Héloïse Côté dépeint et dénonce efficacement les abus et la cruauté dont font l’objet les femmes et les enfants destinés à devenir des tueurs de dragons, aspects qui rappellent un peu les problèmes de maltraitance vécus par les jeunes dans la société actuelle et à plusieurs époques. Ce ton revendicateur renforce la pertinence de la démarche de l’auteure qui, à travers tous ces personnages de marginaux, s’intéresse à l’être humain. Il fallait une capacité d’imagination et d’analyse hors du commun pour transposer habilement ces problématiques sociales dans un univers féerique.
Une dimension spirituelle s’ajoute à ces réflexions, mais les devineresses qui l’incarnent s’opposent à la quête de Deirdra dont la mission sur terre se limite à tuer des dragons : « […] Elle n’avait jamais parlé à une messagère des esprits de la nature auparavant. Elle avait toujours évité de rencontrer des devineresses, convaincue que celles-ci, à l’instar de tous les habitants de l’Austrion, maudissaient sa profession et tout ce qu’elle impliquait. La mission des tueurs de dragons n’était-elle pas d’annihiler les enfants de l’un des cinq esprits de la nature auxquels les devineresses consacraient leur existence ? » (p. 17-18)
On reconnaît un rôle important à la nature et à l’influence qu’elle exerce dans le développement de l’être humain. Il ressort une certaine vision écologique qui aurait eu avantage à être développée davantage : « Au lieu de chercher à les contrôler, comprends et respecte les enfants des esprits de la nature. Alors, tu auras droit à leur appui, avait dit la devineresse à Thad. » (p. 437)

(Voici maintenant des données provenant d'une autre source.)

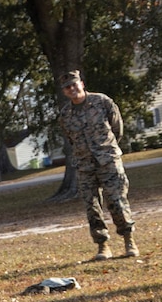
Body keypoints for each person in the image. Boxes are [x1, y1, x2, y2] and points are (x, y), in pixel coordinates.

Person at [58, 70, 138, 260]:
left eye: (74, 84)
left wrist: (107, 150)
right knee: (91, 206)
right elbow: (70, 139)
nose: (71, 89)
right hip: (84, 165)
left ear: (82, 84)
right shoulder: (65, 115)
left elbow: (117, 128)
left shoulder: (102, 102)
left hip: (108, 161)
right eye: (67, 87)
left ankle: (129, 242)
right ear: (64, 91)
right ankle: (102, 246)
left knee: (116, 201)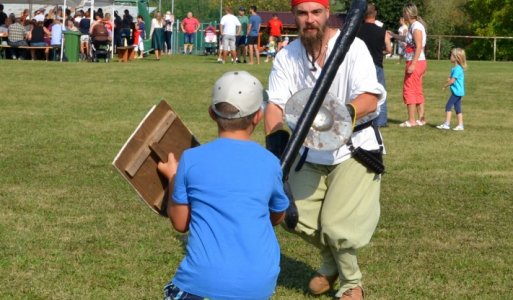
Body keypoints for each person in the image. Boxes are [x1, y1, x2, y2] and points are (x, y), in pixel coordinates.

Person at [264, 1, 386, 299]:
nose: (310, 20)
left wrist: (342, 114)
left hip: (354, 148)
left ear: (326, 13)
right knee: (291, 215)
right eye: (303, 14)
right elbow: (275, 106)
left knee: (335, 225)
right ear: (294, 17)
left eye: (316, 12)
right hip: (308, 150)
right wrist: (277, 147)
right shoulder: (286, 57)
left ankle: (351, 282)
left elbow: (370, 97)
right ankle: (332, 261)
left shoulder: (352, 48)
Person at [157, 71, 289, 300]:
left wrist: (173, 177)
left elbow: (180, 223)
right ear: (258, 116)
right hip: (259, 284)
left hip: (201, 282)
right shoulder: (270, 163)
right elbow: (277, 215)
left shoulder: (191, 159)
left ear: (212, 113)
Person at [389, 3, 428, 128]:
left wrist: (413, 64)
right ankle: (421, 119)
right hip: (419, 62)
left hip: (415, 61)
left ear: (408, 13)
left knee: (409, 90)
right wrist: (394, 35)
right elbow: (407, 39)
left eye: (404, 12)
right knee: (417, 90)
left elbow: (418, 46)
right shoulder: (414, 26)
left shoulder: (416, 27)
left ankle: (411, 120)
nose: (403, 15)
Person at [357, 3, 392, 128]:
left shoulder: (357, 30)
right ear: (375, 14)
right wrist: (381, 51)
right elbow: (389, 49)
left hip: (360, 66)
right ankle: (381, 121)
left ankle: (362, 118)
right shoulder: (381, 31)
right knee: (380, 92)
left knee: (360, 93)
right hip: (376, 64)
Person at [437, 48, 467, 131]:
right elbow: (451, 77)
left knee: (448, 106)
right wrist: (449, 78)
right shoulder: (456, 68)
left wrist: (445, 85)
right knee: (458, 109)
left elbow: (453, 81)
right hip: (458, 92)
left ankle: (447, 124)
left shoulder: (457, 69)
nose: (450, 57)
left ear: (456, 57)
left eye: (451, 55)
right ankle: (460, 125)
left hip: (457, 92)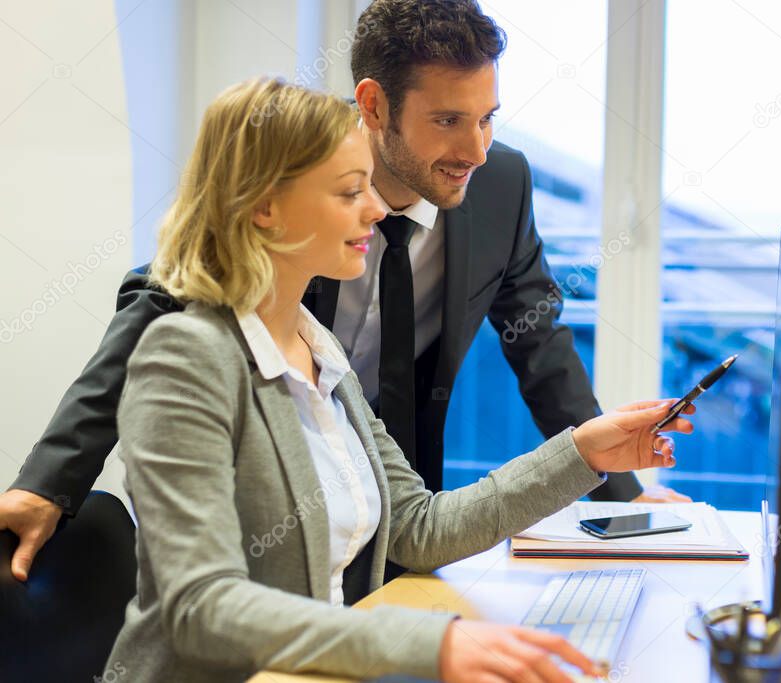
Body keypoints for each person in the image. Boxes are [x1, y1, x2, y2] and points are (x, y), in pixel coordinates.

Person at [0, 0, 688, 584]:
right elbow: (166, 295)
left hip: (392, 487)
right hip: (265, 499)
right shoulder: (303, 163)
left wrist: (621, 492)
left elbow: (538, 342)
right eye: (449, 120)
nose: (476, 149)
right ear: (373, 105)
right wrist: (49, 479)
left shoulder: (499, 185)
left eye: (488, 118)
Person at [101, 77, 694, 683]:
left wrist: (583, 452)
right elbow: (202, 606)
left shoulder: (316, 345)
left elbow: (420, 528)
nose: (378, 209)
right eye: (349, 191)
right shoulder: (186, 359)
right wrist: (426, 642)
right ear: (265, 207)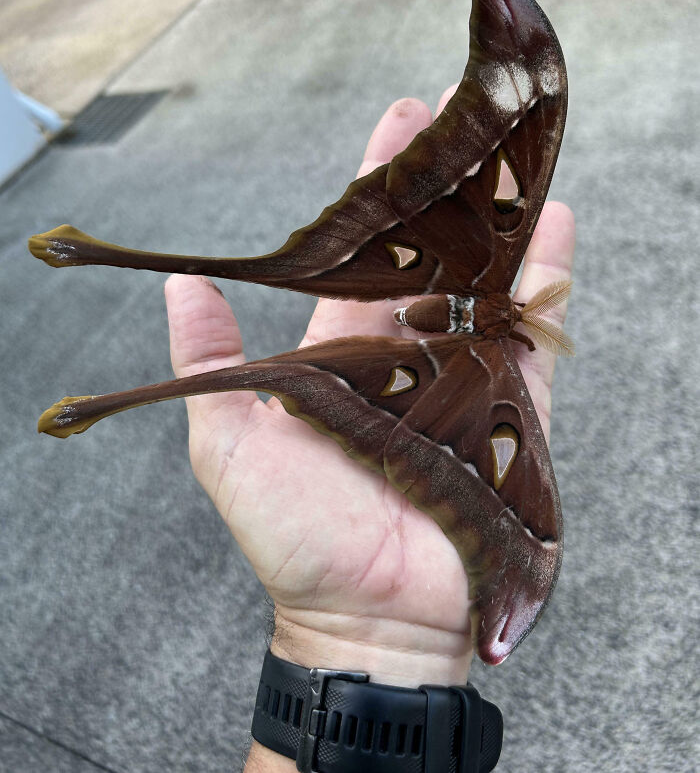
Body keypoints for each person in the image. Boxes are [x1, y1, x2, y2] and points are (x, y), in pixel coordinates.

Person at [163, 89, 576, 772]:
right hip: (439, 349)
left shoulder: (503, 364)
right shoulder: (503, 357)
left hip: (436, 338)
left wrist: (368, 640)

J’ai de fortes réserves sur la récurrence des flash-back qui alternent constamment avec la narration au premier degré. Admettons qu’ils apportent des précisions sur les motivations et la psychologie des personnages. Ce procédé n’en alourdit pas moins le texte.
Quoi qu’il en soit, Héloïse Côté aura su donner une cure de rajeunissement au conte fantastique en suscitant des réflexions appropriées et contemporaines tout en évitant les clichés et les redites.